Questions fréquentes

Qu'est-ce que l'allocation temporaire d'invalidité ?
C'est une prestation versée aux fonctionnaires qui, sans être en congé, sont atteints d'une invalidité résultant d'un accident de service ou d'une maladie professionnelle, sous conditions de taux d'incapacité.
Comment faire une demande d'allocation temporaire d'invalidité ?
La demande est adressée à l'administration employeur, qui la transmet à la Caisse des dépôts et consignations.
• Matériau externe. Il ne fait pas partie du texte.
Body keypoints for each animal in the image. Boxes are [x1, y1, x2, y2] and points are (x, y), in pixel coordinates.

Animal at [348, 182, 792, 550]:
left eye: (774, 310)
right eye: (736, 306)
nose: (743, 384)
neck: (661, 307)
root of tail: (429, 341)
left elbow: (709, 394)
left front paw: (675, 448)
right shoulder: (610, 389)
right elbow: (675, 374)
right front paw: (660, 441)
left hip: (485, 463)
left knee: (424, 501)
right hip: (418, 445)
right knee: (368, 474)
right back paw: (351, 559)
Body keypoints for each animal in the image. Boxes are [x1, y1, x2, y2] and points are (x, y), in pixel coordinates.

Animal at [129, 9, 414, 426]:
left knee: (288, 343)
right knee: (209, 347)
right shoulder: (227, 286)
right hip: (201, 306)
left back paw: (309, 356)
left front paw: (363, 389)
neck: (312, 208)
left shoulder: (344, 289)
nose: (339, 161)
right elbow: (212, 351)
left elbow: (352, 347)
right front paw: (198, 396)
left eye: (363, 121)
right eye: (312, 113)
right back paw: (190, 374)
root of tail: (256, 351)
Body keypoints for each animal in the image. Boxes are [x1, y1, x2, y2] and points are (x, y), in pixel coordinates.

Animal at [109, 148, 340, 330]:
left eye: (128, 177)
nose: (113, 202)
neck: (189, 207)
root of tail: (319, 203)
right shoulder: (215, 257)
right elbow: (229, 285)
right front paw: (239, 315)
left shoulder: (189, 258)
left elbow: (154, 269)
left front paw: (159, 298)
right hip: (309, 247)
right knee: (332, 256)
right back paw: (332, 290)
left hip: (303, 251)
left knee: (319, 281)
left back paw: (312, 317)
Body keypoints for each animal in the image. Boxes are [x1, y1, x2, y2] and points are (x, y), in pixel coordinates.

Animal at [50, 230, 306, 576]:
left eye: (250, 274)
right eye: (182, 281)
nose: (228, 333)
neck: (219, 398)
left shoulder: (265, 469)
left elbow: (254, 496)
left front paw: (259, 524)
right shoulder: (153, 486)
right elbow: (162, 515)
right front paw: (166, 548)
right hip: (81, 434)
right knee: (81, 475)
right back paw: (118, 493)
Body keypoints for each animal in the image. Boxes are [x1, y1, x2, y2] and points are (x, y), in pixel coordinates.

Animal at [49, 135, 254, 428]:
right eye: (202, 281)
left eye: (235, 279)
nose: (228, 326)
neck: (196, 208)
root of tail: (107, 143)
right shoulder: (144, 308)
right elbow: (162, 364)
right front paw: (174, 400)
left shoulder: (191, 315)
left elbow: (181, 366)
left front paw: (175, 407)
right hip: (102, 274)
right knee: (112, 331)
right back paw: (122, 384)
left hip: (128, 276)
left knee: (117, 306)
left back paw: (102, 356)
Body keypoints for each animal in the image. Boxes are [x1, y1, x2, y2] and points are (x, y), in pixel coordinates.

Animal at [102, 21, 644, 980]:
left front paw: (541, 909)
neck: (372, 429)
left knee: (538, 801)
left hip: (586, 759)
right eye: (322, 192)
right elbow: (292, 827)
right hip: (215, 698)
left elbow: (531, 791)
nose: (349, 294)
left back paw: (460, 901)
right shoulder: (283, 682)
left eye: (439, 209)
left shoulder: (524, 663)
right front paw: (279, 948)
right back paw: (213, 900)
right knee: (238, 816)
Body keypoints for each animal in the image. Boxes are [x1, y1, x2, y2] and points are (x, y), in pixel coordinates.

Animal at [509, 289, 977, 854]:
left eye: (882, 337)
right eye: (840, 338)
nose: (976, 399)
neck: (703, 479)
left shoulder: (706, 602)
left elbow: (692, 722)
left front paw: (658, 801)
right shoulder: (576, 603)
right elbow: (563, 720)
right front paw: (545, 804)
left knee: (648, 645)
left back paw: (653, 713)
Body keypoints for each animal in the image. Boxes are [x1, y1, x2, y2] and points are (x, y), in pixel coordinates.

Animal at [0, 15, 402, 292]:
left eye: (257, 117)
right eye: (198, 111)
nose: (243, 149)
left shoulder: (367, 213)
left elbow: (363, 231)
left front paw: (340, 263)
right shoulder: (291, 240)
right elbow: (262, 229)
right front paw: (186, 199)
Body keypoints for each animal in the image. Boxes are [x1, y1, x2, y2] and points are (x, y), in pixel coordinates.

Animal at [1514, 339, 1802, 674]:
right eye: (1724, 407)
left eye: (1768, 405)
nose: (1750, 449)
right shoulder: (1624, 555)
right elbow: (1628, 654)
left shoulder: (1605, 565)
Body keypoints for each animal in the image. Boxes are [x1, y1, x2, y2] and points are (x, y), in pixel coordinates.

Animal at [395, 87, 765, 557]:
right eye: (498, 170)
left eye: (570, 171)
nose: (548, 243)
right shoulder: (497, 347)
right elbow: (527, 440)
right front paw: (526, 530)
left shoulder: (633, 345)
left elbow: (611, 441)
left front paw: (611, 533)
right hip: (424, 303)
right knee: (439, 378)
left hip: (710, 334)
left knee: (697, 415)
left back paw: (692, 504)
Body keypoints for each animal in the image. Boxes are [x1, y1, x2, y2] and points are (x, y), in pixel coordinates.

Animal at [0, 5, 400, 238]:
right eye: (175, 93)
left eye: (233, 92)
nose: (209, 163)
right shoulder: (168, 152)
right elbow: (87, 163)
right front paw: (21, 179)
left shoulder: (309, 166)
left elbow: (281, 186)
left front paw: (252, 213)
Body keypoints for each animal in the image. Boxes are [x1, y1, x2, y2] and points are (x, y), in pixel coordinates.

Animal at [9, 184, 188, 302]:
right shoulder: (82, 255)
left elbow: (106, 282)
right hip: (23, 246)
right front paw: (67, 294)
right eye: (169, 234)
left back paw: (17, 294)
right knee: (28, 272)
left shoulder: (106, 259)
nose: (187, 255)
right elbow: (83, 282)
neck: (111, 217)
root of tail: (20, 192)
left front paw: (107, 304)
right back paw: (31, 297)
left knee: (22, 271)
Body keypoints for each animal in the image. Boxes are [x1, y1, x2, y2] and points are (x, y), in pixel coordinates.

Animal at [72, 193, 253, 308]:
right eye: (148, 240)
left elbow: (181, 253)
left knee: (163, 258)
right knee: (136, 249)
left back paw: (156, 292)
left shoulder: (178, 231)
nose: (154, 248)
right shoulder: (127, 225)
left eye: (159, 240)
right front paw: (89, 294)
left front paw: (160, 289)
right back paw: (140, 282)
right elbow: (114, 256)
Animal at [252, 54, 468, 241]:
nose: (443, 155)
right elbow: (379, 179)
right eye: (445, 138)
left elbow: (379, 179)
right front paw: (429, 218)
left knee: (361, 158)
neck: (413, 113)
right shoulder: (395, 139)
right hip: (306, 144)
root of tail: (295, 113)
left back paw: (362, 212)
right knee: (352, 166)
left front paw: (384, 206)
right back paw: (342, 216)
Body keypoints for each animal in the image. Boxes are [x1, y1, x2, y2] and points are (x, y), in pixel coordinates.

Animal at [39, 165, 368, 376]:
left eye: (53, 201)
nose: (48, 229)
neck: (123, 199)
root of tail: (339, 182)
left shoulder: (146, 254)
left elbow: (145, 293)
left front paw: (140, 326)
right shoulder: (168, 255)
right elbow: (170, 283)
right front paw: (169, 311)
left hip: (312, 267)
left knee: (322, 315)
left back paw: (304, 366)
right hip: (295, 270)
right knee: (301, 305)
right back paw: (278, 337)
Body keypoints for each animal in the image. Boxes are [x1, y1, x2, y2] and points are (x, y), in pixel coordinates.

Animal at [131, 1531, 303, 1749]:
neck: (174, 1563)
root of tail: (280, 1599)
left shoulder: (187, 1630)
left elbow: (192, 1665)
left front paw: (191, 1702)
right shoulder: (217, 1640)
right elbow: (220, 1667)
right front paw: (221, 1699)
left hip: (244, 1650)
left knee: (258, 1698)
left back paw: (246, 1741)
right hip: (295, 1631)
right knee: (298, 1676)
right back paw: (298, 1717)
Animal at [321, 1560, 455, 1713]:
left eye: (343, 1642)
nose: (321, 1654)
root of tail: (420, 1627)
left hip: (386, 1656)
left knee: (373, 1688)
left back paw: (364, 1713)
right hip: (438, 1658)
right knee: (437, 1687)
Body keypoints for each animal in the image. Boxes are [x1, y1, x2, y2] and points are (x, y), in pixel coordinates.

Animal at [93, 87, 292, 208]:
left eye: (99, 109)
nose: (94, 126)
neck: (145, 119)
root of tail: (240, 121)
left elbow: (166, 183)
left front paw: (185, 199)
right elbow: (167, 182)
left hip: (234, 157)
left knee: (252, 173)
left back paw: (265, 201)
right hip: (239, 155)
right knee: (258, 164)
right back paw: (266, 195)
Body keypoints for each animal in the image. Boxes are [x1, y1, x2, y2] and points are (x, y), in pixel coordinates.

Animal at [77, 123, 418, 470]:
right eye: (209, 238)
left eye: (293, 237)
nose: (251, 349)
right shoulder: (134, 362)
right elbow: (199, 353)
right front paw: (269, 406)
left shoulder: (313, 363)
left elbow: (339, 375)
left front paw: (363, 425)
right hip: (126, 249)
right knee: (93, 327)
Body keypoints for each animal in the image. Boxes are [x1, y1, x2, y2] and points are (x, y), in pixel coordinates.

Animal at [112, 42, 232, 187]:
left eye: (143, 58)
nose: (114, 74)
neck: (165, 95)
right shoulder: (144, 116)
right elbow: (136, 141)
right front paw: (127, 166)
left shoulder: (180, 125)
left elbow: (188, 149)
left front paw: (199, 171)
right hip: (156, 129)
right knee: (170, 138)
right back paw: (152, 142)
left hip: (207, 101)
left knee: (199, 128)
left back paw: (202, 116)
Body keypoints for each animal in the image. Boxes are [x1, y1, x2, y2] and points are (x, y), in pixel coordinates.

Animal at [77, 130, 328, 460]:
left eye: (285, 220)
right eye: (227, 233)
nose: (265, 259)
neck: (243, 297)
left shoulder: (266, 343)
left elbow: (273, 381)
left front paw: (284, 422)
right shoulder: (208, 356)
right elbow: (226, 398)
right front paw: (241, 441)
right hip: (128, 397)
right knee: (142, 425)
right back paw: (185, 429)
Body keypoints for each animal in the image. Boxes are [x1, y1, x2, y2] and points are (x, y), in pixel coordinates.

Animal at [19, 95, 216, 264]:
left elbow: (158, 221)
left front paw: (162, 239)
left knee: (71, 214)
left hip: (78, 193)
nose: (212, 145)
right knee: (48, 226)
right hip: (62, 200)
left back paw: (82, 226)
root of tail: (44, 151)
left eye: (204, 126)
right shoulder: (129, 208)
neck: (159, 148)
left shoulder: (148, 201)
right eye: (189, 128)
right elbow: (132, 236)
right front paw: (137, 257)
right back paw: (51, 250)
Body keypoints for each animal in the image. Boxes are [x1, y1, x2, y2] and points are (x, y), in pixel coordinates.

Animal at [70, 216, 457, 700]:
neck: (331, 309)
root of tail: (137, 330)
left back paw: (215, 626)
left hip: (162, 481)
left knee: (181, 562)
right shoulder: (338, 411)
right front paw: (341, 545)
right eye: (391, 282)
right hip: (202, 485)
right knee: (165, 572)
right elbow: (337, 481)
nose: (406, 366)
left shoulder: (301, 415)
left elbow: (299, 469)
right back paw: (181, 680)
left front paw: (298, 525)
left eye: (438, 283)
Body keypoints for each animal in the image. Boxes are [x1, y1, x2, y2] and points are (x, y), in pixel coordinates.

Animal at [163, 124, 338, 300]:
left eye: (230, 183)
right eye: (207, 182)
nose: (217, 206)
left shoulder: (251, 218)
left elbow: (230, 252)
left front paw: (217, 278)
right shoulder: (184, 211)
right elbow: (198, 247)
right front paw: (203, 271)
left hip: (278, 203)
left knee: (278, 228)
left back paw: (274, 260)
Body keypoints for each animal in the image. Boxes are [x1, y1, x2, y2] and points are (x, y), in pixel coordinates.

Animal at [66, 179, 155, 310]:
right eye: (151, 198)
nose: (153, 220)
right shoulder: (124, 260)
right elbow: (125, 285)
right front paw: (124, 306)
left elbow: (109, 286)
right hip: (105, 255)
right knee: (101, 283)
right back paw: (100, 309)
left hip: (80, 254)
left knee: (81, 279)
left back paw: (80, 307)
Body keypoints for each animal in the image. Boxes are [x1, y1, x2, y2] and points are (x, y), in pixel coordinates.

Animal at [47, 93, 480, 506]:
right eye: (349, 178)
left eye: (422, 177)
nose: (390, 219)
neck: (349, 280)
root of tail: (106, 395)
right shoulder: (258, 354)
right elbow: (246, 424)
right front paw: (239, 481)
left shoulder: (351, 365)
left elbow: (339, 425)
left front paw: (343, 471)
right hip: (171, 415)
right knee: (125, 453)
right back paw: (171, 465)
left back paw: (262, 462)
L'avis de la commission de réforme est requis.
Que faire si ma demande est refusée ?
Vous pouvez contester la décision devant le tribunal administratif dans un délai de deux mois. Il est conseillé de vérifier que la procédure a bien respecté le contradictoire.
Quel est le rôle de la commission de réforme ?
Elle apprécie la réalité des infirmités, leur imputabilité au service, le caractère professionnel des maladies et le taux d'invalidité. Son avis est obligatoire mais ne lie pas l'administration.
Qu'est-ce que le principe du contradictoire ?
C'est le droit pour toute personne de connaître les éléments de son dossier et de présenter ses observations avant qu'une décision ne soit prise à son égard. Son non-respect peut entraîner l'annulation de la décision.
Puis-je obtenir une astreinte en cas d'injonction ?
Oui, le juge peut assortir l'injonction d'une astreinte si nécessaire, mais il n'est pas obligé de le faire.